# Fragmento seleccionado

Esta nueva situación, para convertirse en real «Bloque continental de poder», requiere de un elemento nodal: Quebrar la hegemonía estadounidense de dos siglos y, de paso, la Dictadura Unipolar de una década. Ese es, nada más y nada menos, el reto que se impone con el «nacimiento» de este emergente bloque de gobiernos progresistas y de movimientos sociales a lo largo y ancho de Nuestra América, donde las agendas tienden a superponerse y acelerarse, y en el que sin pueblos poco podrán lograr los gobiernos, por más voluntad política que tengan y liderazgos estratégicos que asuman.
Ese también es el peso de cuatro décadas de búsqueda y reencuentro, que sobrellevan estos nuevos triunfos. De allí el «silencio» de la Casa Blanca, cuyos principales halcones acaban de sumar a Tabaré a la ‘académica‘ visión del imperio: es decir, a la «lista de los populismos radicales» en la región (ver: editorial de Diario La Nación de Argentina: «Temor al populismo en EEUU»).
Atlántico vs. Pacífico:
El desafío de este proceso está, precisamente, en la simultaneidad regional de la emancipación: desde el Sur soplan nuevos vientos para toda América y, por curioso azar, la correlación de fuerzas empieza a concentrar fuerzas y a desplazarse desde el Atlántico: Uruguay, Argentina, el gigante Brasil, la poderosa quinta economía petrolera del mundo -Venezuela-, e incluso la «callada» Panamá, comparten aguas de este «océano geopolítico», donde finalmente calza Cuba, en las aguas del Mar Caribe.
Por azar, a los andes nos ha tocado el reverso de la medalla: en el Océano Pacífico están los principales bastiones de la resistencia del modelo al bloque que pugna por nacer: la Colombia de Uribe, el Ecuador de Gutiérrez y el Perú de Toledo, intentan tener un rol distante que, afortunadamente, no puede resistir por mucho tiempo, pues el peso geopolítico de estos tres países no permite asegurarles cantar victoria ante un Sur cada vez más vigoroso. La «teoría del dominó» es, como nunca, una tesis geopolítica acertada: si cae uno de ellos, pongamos por caso Gutiérrez, ese «bloque retrógrado» sucumbe, o tiene que sumarse a la Unión del Sur.

# Tareas del ejercicio
a: Según el fragmento, ¿qué países del Pacífico son los principales bastiones de resistencia al nuevo bloque? Nombre cada uno junto con el gobernante al que se asocia.
b: Continúe el fragmento sobre la geopolítica de Nuestra América a partir de su última oración.
Los ítems no hacen falta para resolver este ejercicio.

# Ítems presentados

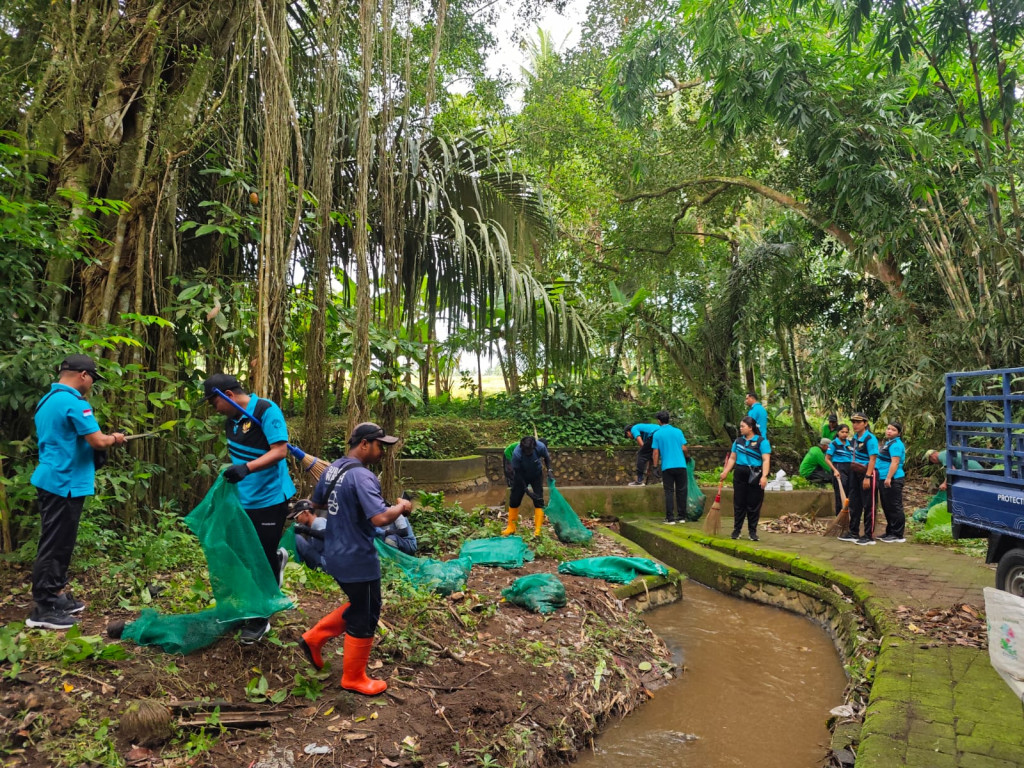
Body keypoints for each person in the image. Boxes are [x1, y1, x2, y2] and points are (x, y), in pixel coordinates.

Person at [299, 422, 411, 694]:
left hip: (335, 552)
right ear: (364, 444)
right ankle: (353, 678)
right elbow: (380, 518)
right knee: (366, 613)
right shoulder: (362, 476)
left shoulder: (333, 468)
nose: (382, 451)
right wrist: (401, 507)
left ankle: (314, 638)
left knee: (362, 603)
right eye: (379, 445)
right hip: (358, 556)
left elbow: (317, 503)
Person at [26, 354, 126, 630]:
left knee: (60, 541)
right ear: (83, 375)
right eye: (92, 378)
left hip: (53, 478)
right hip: (64, 482)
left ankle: (55, 595)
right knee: (56, 544)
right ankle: (43, 607)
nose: (92, 383)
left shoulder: (47, 400)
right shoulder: (74, 403)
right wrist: (115, 438)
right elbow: (97, 441)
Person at [203, 373, 296, 643]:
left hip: (270, 498)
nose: (215, 409)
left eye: (214, 403)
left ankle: (260, 618)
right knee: (244, 553)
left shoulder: (266, 410)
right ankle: (273, 564)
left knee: (260, 559)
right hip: (244, 500)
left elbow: (279, 451)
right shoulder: (231, 422)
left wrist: (247, 468)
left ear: (228, 395)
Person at [720, 415, 771, 541]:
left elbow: (766, 460)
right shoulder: (738, 442)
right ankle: (736, 530)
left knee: (754, 504)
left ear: (750, 427)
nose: (740, 428)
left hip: (755, 474)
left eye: (743, 426)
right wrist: (725, 472)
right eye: (740, 426)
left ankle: (752, 532)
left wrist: (764, 476)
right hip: (740, 474)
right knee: (739, 503)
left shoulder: (761, 441)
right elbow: (732, 458)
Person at [501, 436, 553, 537]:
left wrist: (549, 470)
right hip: (521, 476)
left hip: (536, 475)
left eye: (530, 450)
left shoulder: (540, 447)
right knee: (514, 500)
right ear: (522, 447)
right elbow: (517, 474)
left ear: (534, 447)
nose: (528, 453)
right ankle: (511, 527)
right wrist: (527, 491)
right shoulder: (517, 454)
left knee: (538, 500)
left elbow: (547, 458)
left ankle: (538, 530)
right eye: (526, 451)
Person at [841, 412, 879, 546]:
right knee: (854, 503)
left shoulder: (870, 439)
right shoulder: (854, 438)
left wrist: (868, 477)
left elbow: (873, 459)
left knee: (868, 504)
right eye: (853, 422)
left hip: (867, 472)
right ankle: (854, 532)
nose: (855, 425)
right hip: (855, 471)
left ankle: (868, 535)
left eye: (858, 422)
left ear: (865, 423)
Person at [650, 411, 689, 524]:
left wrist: (655, 467)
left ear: (659, 421)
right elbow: (684, 448)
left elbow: (655, 452)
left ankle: (670, 518)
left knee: (669, 491)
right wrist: (687, 457)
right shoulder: (678, 431)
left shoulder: (657, 434)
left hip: (667, 467)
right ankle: (681, 517)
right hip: (681, 465)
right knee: (682, 491)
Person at [878, 421, 907, 543]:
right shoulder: (888, 443)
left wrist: (889, 477)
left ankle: (898, 534)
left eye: (893, 430)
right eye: (888, 428)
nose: (889, 431)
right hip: (883, 477)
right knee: (887, 506)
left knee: (894, 506)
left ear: (899, 433)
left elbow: (895, 462)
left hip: (893, 479)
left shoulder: (896, 445)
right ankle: (890, 531)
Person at [825, 423, 854, 516]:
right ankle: (839, 515)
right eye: (842, 432)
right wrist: (835, 470)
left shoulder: (850, 444)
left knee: (850, 491)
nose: (844, 434)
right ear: (838, 432)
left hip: (850, 467)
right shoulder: (834, 443)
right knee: (840, 492)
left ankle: (849, 515)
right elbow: (827, 459)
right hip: (839, 467)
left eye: (846, 432)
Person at [289, 499, 327, 569]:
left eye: (297, 517)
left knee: (296, 538)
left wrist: (306, 530)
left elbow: (329, 536)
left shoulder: (318, 522)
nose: (296, 521)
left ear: (305, 513)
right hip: (321, 564)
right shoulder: (311, 528)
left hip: (327, 564)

# Respuestas redactadas
a:
- Colombia, de Uribe
- Ecuador, de Gutiérrez
- Perú, de Toledo

b:
El primero, Uribe, empezó a disminuir los hasta ayer «unánimes» apoyos de cara a su probable reelección, y acaba de beberse un reciente trago inédito: la primera marcha indígena masiva (80 mil personas) contra su estrategia bélica y su mandato, en tanto que la Alcaldía de Bogotá y otras ciudades, por vez primera en la historia de Colombia, la ganaron fuerzas de izquierda. El segundo, Gutiérrez, acaba de ser «barrido» en las elecciones seccionales, convirtiéndose éstas en un «revocatorio de hecho» que pronto tendría desenlace «formal». El tercero, Toledo, mantiene un margen de simpatías que en tres años jamás logra sumar más del 5%.
Y, finalmente, en términos geo-económicos, Chile, también en el Pacífico, se apresta a jugar en dos canchas: entre ser el país «modelo» del neoliberalismo «exitoso», o sucumbir a la Unidad del Sur. Su papel será contundente, desde el punto de vista táctico, más no estratégico: impedir la unidad sudamericana en ciernes, someter a Bolivia a un conflicto que amenace la integración, pero -por si acaso- sumarse al bloque progresista de naciones si su aislamiento amenaza su visibilidad internacional ante la Unión Europea o los gigantes asiáticos.
La primera en dar cuenta de este «caprichoso azar geográfico» del poder, fue Gloria Gaitán, la hija del líder colombiano Jorge Eliécer Gaitán. En una conversación con el autor de este texto, hizo referencia, dos años atrás, a la curiosa ubicación marítima de los bloques de poder en Sudamérica: el bloque retrógrado en el Pacífico, con Uribe, Gutiérrez y Toledo; y el bloque emergente en el Atlántico, con Brasil, Argentina, Venezuela y Cuba. Ahora se suman Panamá y Uruguay.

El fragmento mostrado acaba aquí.